The programme moved progressively through reflecting on past, present and future — posing the questions like “where have we come from?”, “where are we at now?” and “where are we headed?” from both an individual perspective and communally as the Church in New Zealand.

Each day started with morning prayer led by Bishop Colin Campbell. After breakfast, the group regathered for a time of gentle praise and worship, leading into Mass. In the post-morning tea session, a member of the CHARIS team delivered a talk, followed by discussion and sharing. One of the participants could then share a short personal testimony of their journey into priesthood.

The next talk each day was in mid-afternoon, about 2pm, so as to allow time for rest and reflection after lunch. The rest of the afternoon saw the CHARIS team split up into prayer teams, with each priest having a specific time slot to be able to come and receive individual prayer ministry if they wished.

The last session of the day, following dinner, consisted of a time of Adoration of the Blessed Sacrament, praise and worship and evening prayer. Supper time provided an informal atmosphere during which one or two priests took their turn to share how they came into the baptism of the Holy Spirit and the profound effect it had on their priestly ministry.

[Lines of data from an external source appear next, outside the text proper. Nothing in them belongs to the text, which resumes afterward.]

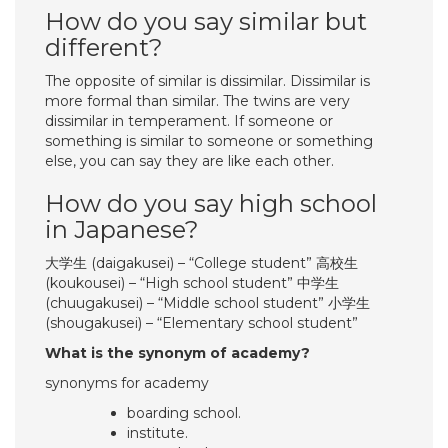
How do you say similar but
different?
The opposite of similar is dissimilar. Dissimilar is
more formal than similar. The twins are very
dissimilar in temperament. If someone or
something is similar to someone or something
else, you can say they are like each other.
How do you say high school
in Japanese?
大学生 (daigakusei) – “College student” 高校生
(koukousei) – “High school student” 中学生
(chuugakusei) – “Middle school student” 小学生
(shougakusei) – “Elementary school student”
What is the synonym of academy?
synonyms for academy
boarding school.
institute.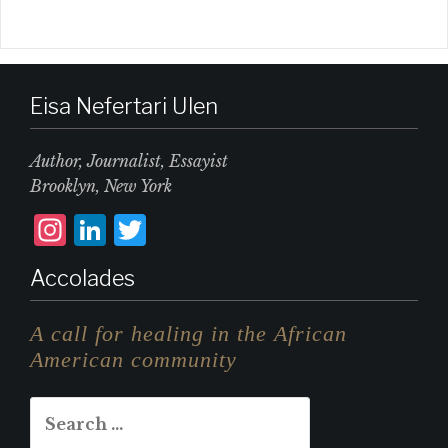
Eisa Nefertari Ulen
Author, Journalist, Essayist
Brooklyn, New York
I
L
T
n
i
w
Accolades
st
n
it
a
k
te
A call for healing in the African
g
e
r
American community
r
d
Search
a
I
for: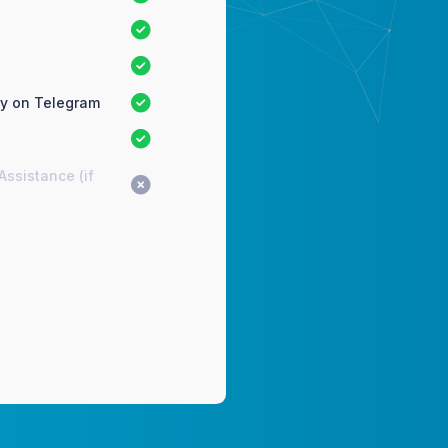
ty on Telegram
Assistance (if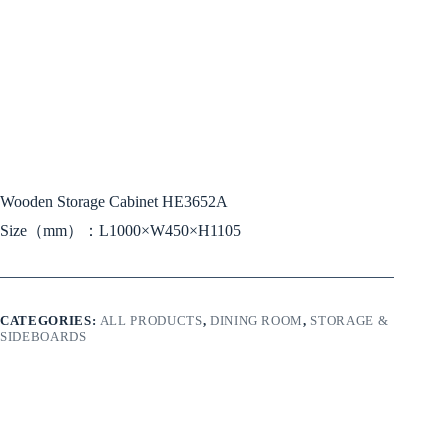
Wooden Storage Cabinet HE3652A
Size（mm）：L1000×W450×H1105
CATEGORIES:
ALL PRODUCTS
,
DINING ROOM
,
STORAGE &
SIDEBOARDS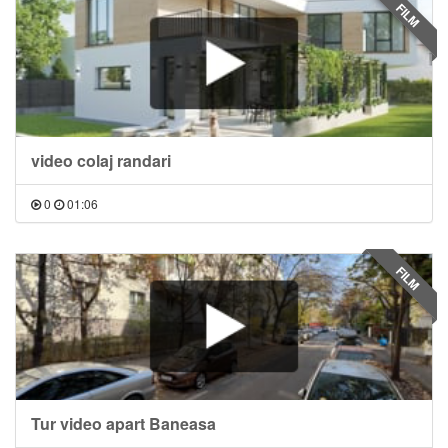
FILM
video colaj randari
0
01:06
FILM
Tur video apart Baneasa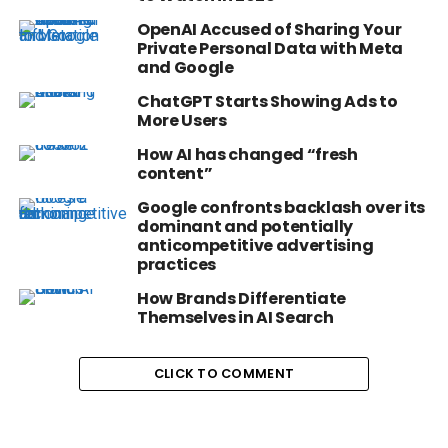
OpenAI Accused of Sharing Your
Private Personal Data with Meta
and Google
ChatGPT Starts Showing Ads to
More Users
How AI has changed “fresh
content”
Google confronts backlash over its
dominant and potentially
anticompetitive advertising
practices
How Brands Differentiate
Themselves in AI Search
CLICK TO COMMENT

Other events and activities during the week included the opportunity for receiving the sacrament of Reconciliation, the visit and participation in one of the evening sessions by Bishop Michael Dooley and a celebration lunch at St Clair Beach, accompanied by some of the youth leaders from Dunedin diocese.

The youngest priest at the retreat, Fr Prakash Somu, celebrated the sixth anniversary of his ordination to the priesthood while there. On a sadder note, Fr Vince Smith was called away early as a result of the death of his sister-in-law in a car accident in Queenstown.

This retreat was the first CHARIS lay-led retreat for priests in New Zealand, and it is fair to say that there was a degree of apprehension on the part of the team at the beginning. However, as the week unfolded, it became clear that the Holy Spirit was working through them.

Feedback received from the retreat participants had a common theme of gratitude and appreciation for the opportunity of receiving personal prayer ministry. Burns Lodge proved to be an excellent venue for this event. CHARIS NZ hopes to be able to facilitate more of these retreats in the future.